March 9, 2013 | Iraq
March 9, 2013
IraqMiddle EastSyria

ICC Note: Most Iraqi Christians are ethnically Assyrians, the indigenous people of the country. According to a 1987 census, there were 1.4 million Christians in Iraq. Today, fewer than 400,000 remain. “Within the last twelve years over 65 churches had been bombed and many destroyed, hundreds of Christians were killed, the worst of all have been the kidnappings targeting children and teenagers. Therefore, the new Iraq from the time of its liberation has been a nightmare and has witnessed a huge exodus of Christians,” Hermiz Shahen writes for the Christian Democratic Party in Australia. The article looks at the historical roots of Assyrians, examines the reasons for rising persecution in Iraq and Syria, and calls on Christians in the West to “respond to the needs of our brothers and sisters who live in fear for their lives and communities at this moment.”
By Hermiz Shahen
3/6/2013 Iraq (CDP) – Most Christians in Iraq are ethnically Assyrian. Assyrians are the indigenous people of Iraq, Turkey, Iran, Syria and Lebanon, who have a history that spans over 7000 years. Today’s Assyrians are the descendants of the ancient Assyrian Empire that was one of the earliest civilizations to emerge in Mesopotamia. The Gospel was preached to the Assyrians by the Apostle Thomas himself, shortly after the Resurrection of Christ. The majority of the Assyrian population had converted to Christianity by the second century, giving the Assyrians a legitimate claim to being the first Christian nation in history.
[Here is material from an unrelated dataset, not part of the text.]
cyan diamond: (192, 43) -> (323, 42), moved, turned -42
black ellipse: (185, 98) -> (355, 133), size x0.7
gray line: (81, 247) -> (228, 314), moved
Fired by their new faith, the Assyrians began one of the most successful missionary enterprises of all time. By the end of the twelfth century the Assyrian Church spanned the Asian continent, from Syria to the Philippines. Marco Polo reported that during his visit to China in the thirteenth century, he was astonished to find Assyrian priests in the Chinese royal court, and tens of thousands of Chinese Christians. The Assyrian missionaries had been there since the sixth century, and had made such an impact that the first Mongolian system of writing used the Assyrian alphabet.
Over the next centuries, however, Muslim rule and its attendant repression eventually reduced the Assyrians in number and sapped the vigor of their culture. By the mid-1800s wholesale slaughter of Assyrians was being reported at the hands of the Ottoman Turks, under whose control their homeland had fallen. Between 1914 and 1918, two-thirds of all living Assyrians were murdered in a genocide the world has chosen to ignore.
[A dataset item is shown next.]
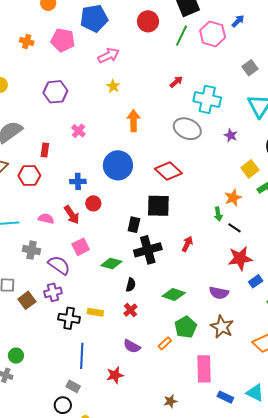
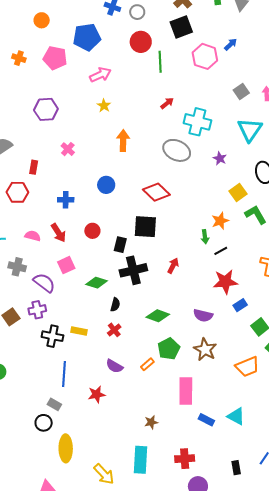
green line: (181, 36) -> (160, 62), moved, turned -30
blue circle: (118, 165) -> (106, 185), size x0.6
red circle: (93, 203) -> (92, 231), moved
black line: (234, 228) -> (221, 251), turned -64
Today, on its ancestral soil, all that is left of the world’s oldest Christian nation is a desperate minority of less than one million people.
Saddam Hussein was a brutal tyrant. He led his people into senseless wars that resulted in hundreds of thousands of them killed. But, Saddam and his regime did have at least one redeeming characteristic — the genie of Islamic militancy was ruthlessly bottled up. Now that the U.S. and Britain have seized control of Iraq, the cork has been popped.